Quick Copy‑Paste: params.config template

params {

  /* ========= GENERAL OPTIONS ========= */
  ref_short = "hg38"
  outdir    = "/mnt/raid/test_case/results"
  mem       = 4

  /* ========= INPUT FILES ========= */
  input  = "/mnt/raid/test_case/samplesheet.csv"

  /* ========= REFERENCES & ANNOTATION ========= */
  jaspar_motif       = "http://expdata.cmmt.ubc.ca/JASPAR/downloads/UCSC_tracks/2022/hg38/MA0139.1.tsv.gz"
  blacklist          = "https://www.encodeproject.org/files/ENCFF356LFX/@@download/ENCFF356LFX.bed.gz"
  gtf                = "s3://ngi-igenomes/igenomes/Homo_sapiens/NCBI/GRCh38/Annotation/Genes/genes.gtf"
  chrom_size         = "$projectDir/assets/hg38.chrom.sizes"
  genomics_features  = "https://raw.githubusercontent.com/HuMingLab/MAPS/refs/heads/master/MAPS_data_files/hg38/genomic_features/F_GC_M_MboI_10Kb_el.GRCh38.txt"

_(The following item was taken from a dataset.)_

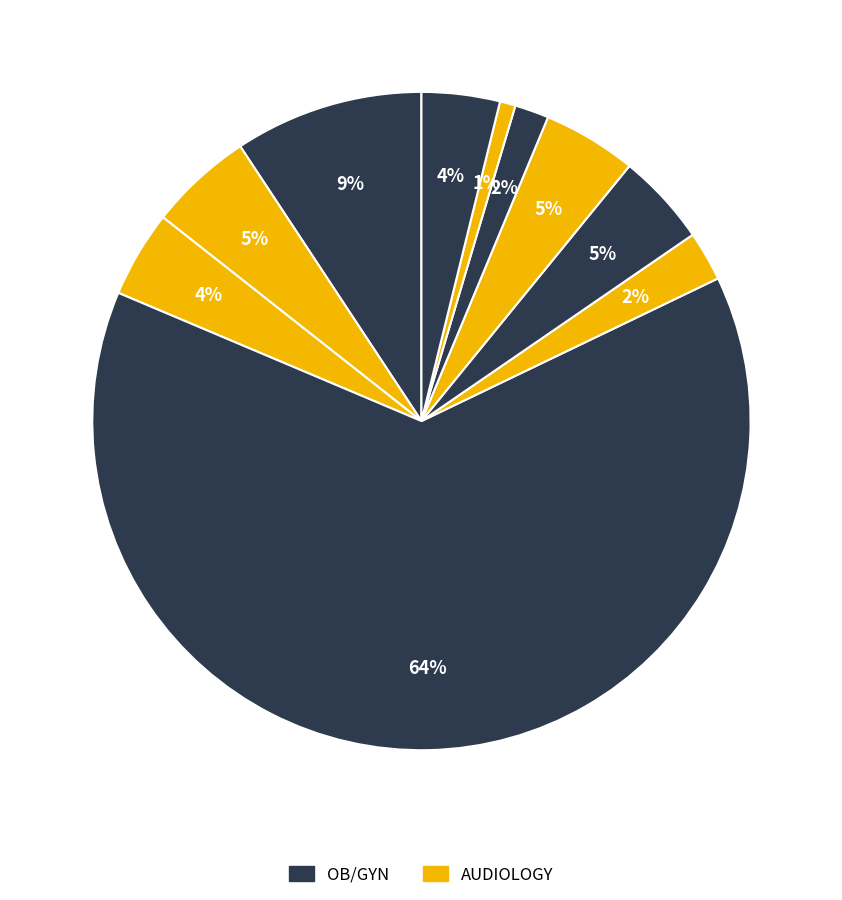

How many segments does this pie chart have?

10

  /* ========= MAPPING & FILTERING ========= */
  mapq                   = 30
  se_samtools_args        = null
  se_bwa_mem_args         = null
  bwa_mem_args            = "-M -v 0"
  samtools_fixmate_args   = "-m"
  optical_duplicate_distance = 0
  remove_duplicates_args  = "-n"
  filter_quality_args     = null
  filter_paires_args      = null
  samtools_markdup_args   = null
  samtools_sort_2_args    = "-n"
  bwa_mem_samtools_args   = null

  /* ========= PEAKS & LOOPS ========= */
  peak_quality         = 0.05
  genome_size          = "hs"
  macs3_callpeak_args  = null
  maps_args            = null
  skip_maps            = false

  /* ========= CONTACT MATRICES & BINNING ========= */
  cool_bin                   = 1000
  cooler_cload_args          = "pairs --zero-based  -c1 2 -p1 3 -c2 4 -p2 5"
  cooler_zoomify_res         = 1000N
  cooler_zoomify_args        = null
  insulation_resultions      = '{"1000N": "1000 2000 5000 10000 20000 50000 100000 200000 500000"}'
  cooltools_eigscis_args     = "--n-eigs 1"
  cooler_eigscis_resultion   = 100000
  calder_bin                 = 100000
  gstripe_args               = "--fix_bin_start"

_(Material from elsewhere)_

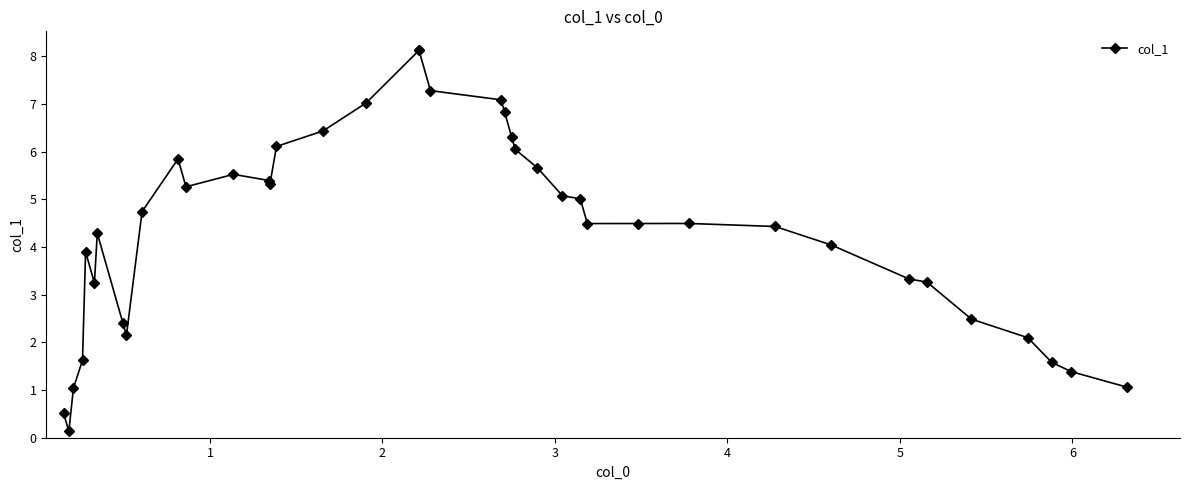

What is the difference between the second highest and minimum values?

8.0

/* ========= Max job request options ========= */
  max_cpus: 32
  max_memory: `216.GB`
  max_time: `120.h`


  /* ========= VISUALIZATION & QC ========= */
  plot_method                 = "spearman"
  plot_type                   = "heatmap"
  fastqc_args                 = "--quiet"
  deeptools_plotcoverage_args = "--skipZeros"
  deeptools_plotcorrelation_args = '--skipZeros --plotTitle "Spearman Correlation of Read Counts" --colorMap RdYlBu --plotNumbers'
  juicertools_args            = null
  pairtools_parse2_args       = null

  /* ========= 3D GENOME MODELLING (MULTIMM) ========= */
  multimm_platform         = "CPU"
  multimm_modelling_level  = "chrom"
  multimm_gene_name        = null
  multimm_chrom            = "chr21"
  multimm_loc_start        = null
  multimm_loc_end          = null
  multimm_args             = null

  /* ========= PIPELINE EXECUTION LIMITS ========= */
  max_cpus   = 32
  max_memory = '216.GB'
  max_time   = '120.h'
}


FAQs

  • Do I need to set all of these? No. Most users will never touch them. Only override if you know you need different behavior.

  • What if I want to keep defaults and add a flag? Copy the default shown above and append your extra options.

  • How can I check what actually ran? Look inside the .command.sh file in the Nextflow work directory for any task.